**Objectif a**
Recopiez, dans l'extrait sur le PIB canadien, le passage qui va de « Selon une estimation » jusqu'à « estimé à 19,8 milliards. ».

**Extrait**
□ □ □
Le produit intérieur brut (PIB) canadien a chuté à un taux annualisé de 8,2 % au premier trimestre, ce qui comprend une baisse de 7,2 % pour le seul mois de mars, au cours duquel les restrictions imposées par les responsables de la santé publique ont commencé à se déployer, incluant les fermetures d’écoles, les fermetures de frontières et les restrictions de voyage.

Les évènements survenus plus tôt au cours du trimestre ont également pesé sur le PIB, Statistique Canada ayant évoqué la grève des enseignants en Ontario et les barrages ferroviaires de février, ainsi qu’une baisse des prix du pétrole.

La chute importante du PIB ne reflète probablement pas pleinement l’expérience de tous les Canadiens pendant cette période, a souligné l’économiste en chef de la Banque de Montréal, Douglas Porter.

« On n’obtient pas un tableau complet uniquement à partir du PIB, ni même à partir du marché de l’emploi, parce que les décideurs politiques sont intervenus avec des actions si inhabituelles et dynamiques que plusieurs mesures habituelles ne s’appliquent tout simplement pas à 100 % dans cet épisode », a affirmé M. Porter lors d’une entrevue.

Selon une estimation préliminaire publiée par le ministère des Finances, le gouvernement fédéral a affiché un déficit de 21,8 milliards pour l’exercice qui s’est terminé en mars. Ce chiffre fera encore l’objet de révisions, ce qui pourrait le rapprocher de la dernière estimation du gouvernement, qui était de 26,6 milliards. Dans le budget fédéral présenté au printemps 2019, ce déficit avait été estimé à 19,8 milliards.
□ □ □
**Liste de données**
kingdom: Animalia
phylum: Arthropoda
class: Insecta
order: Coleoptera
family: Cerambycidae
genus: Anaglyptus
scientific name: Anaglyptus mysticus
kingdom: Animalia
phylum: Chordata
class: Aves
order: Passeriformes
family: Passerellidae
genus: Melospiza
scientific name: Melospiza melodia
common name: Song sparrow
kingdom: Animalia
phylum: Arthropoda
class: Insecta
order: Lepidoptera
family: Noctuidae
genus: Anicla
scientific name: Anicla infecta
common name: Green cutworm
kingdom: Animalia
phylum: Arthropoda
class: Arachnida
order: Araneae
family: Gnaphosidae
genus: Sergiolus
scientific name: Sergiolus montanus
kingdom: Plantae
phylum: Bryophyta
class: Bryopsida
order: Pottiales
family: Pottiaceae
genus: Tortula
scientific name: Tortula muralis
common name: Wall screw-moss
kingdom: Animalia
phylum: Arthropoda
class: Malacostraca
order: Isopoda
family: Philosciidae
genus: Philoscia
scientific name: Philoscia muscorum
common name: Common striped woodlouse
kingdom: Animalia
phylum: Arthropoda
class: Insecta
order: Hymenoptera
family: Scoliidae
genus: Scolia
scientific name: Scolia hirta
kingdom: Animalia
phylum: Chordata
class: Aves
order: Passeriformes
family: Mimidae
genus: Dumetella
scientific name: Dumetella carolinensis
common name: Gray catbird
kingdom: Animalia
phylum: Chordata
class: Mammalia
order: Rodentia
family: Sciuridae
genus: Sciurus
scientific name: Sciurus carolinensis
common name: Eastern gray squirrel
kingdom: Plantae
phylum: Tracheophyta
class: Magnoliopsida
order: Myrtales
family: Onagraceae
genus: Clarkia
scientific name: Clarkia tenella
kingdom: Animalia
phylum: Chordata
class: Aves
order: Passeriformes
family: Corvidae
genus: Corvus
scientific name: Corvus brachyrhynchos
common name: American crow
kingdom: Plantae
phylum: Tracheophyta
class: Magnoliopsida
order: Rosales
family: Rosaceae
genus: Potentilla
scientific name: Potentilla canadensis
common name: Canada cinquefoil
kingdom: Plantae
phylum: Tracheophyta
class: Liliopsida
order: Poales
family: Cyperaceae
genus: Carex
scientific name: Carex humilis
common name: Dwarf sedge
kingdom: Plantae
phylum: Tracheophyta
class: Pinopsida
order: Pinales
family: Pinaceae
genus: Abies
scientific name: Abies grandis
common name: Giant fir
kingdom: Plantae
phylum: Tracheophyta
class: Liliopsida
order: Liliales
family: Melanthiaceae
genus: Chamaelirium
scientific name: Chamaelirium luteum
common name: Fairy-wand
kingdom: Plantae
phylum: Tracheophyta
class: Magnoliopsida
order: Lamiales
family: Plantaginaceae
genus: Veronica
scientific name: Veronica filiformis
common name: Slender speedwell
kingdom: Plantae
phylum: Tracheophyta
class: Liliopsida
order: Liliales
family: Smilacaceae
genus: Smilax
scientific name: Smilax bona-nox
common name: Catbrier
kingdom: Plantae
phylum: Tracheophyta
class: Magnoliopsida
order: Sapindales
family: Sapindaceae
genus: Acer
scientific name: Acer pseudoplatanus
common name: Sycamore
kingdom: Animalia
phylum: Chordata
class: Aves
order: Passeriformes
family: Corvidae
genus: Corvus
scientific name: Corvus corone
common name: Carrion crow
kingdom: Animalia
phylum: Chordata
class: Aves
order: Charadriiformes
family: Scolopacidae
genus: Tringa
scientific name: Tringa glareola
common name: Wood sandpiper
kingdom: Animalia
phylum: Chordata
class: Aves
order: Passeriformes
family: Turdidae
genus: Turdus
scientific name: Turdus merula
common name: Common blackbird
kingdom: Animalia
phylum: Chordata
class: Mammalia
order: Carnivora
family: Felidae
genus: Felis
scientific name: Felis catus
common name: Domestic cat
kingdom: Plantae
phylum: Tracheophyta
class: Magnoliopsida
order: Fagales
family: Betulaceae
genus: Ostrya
□ □ □
**Objectif b**
Transformez en tableau Markdown les lignes des enregistrements, de la première jusqu'à celle qui contient « family: Rosaceae », les deux comprises, en laissant de côté les lignes vides. Mettez le numéro de ligne dans une colonne « n° » et le texte dans une colonne « Ligne ».

**Réponse complète a**
Selon une estimation préliminaire publiée par le ministère des Finances, le gouvernement fédéral a affiché un déficit de 21,8 milliards pour l’exercice qui s’est terminé en mars. Ce chiffre fera encore l’objet de révisions, ce qui pourrait le rapprocher de la dernière estimation du gouvernement, qui était de 26,6 milliards. Dans le budget fédéral présenté au printemps 2019, ce déficit avait été estimé à 19,8 milliards.

**Réponse complète b**
| n° | Ligne |
|---|---|
| 1 | kingdom: Animalia |
| 2 | phylum: Arthropoda |
| 3 | class: Insecta |
| 4 | order: Coleoptera |
| 5 | family: Cerambycidae |
| 6 | genus: Anaglyptus |
| 7 | scientific name: Anaglyptus mysticus |
| 8 | kingdom: Animalia |
| 9 | phylum: Chordata |
| 10 | class: Aves |
| 11 | order: Passeriformes |
| 12 | family: Passerellidae |
| 13 | genus: Melospiza |
| 14 | scientific name: Melospiza melodia |
| 15 | common name: Song sparrow |
| 16 | kingdom: Animalia |
| 17 | phylum: Arthropoda |
| 18 | class: Insecta |
| 19 | order: Lepidoptera |
| 20 | family: Noctuidae |
| 21 | genus: Anicla |
| 22 | scientific name: Anicla infecta |
| 23 | common name: Green cutworm |
| 24 | kingdom: Animalia |
| 25 | phylum: Arthropoda |
| 26 | class: Arachnida |
| 27 | order: Araneae |
| 28 | family: Gnaphosidae |
| 29 | genus: Sergiolus |
| 30 | scientific name: Sergiolus montanus |
| 31 | kingdom: Plantae |
| 32 | phylum: Bryophyta |
| 33 | class: Bryopsida |
| 34 | order: Pottiales |
| 35 | family: Pottiaceae |
| 36 | genus: Tortula |
| 37 | scientific name: Tortula muralis |
| 38 | common name: Wall screw-moss |
| 39 | kingdom: Animalia |
| 40 | phylum: Arthropoda |
| 41 | class: Malacostraca |
| 42 | order: Isopoda |
| 43 | family: Philosciidae |
| 44 | genus: Philoscia |
| 45 | scientific name: Philoscia muscorum |
| 46 | common name: Common striped woodlouse |
| 47 | kingdom: Animalia |
| 48 | phylum: Arthropoda |
| 49 | class: Insecta |
| 50 | order: Hymenoptera |
| 51 | family: Scoliidae |
| 52 | genus: Scolia |
| 53 | scientific name: Scolia hirta |
| 54 | kingdom: Animalia |
| 55 | phylum: Chordata |
| 56 | class: Aves |
| 57 | order: Passeriformes |
| 58 | family: Mimidae |
| 59 | genus: Dumetella |
| 60 | scientific name: Dumetella carolinensis |
| 61 | common name: Gray catbird |
| 62 | kingdom: Animalia |
| 63 | phylum: Chordata |
| 64 | class: Mammalia |
| 65 | order: Rodentia |
| 66 | family: Sciuridae |
| 67 | genus: Sciurus |
| 68 | scientific name: Sciurus carolinensis |
| 69 | common name: Eastern gray squirrel |
| 70 | kingdom: Plantae |
| 71 | phylum: Tracheophyta |
| 72 | class: Magnoliopsida |
| 73 | order: Myrtales |
| 74 | family: Onagraceae |
| 75 | genus: Clarkia |
| 76 | scientific name: Clarkia tenella |
| 77 | kingdom: Animalia |
| 78 | phylum: Chordata |
| 79 | class: Aves |
| 80 | order: Passeriformes |
| 81 | family: Corvidae |
| 82 | genus: Corvus |
| 83 | scientific name: Corvus brachyrhynchos |
| 84 | common name: American crow |
| 85 | kingdom: Plantae |
| 86 | phylum: Tracheophyta |
| 87 | class: Magnoliopsida |
| 88 | order: Rosales |
| 89 | family: Rosaceae |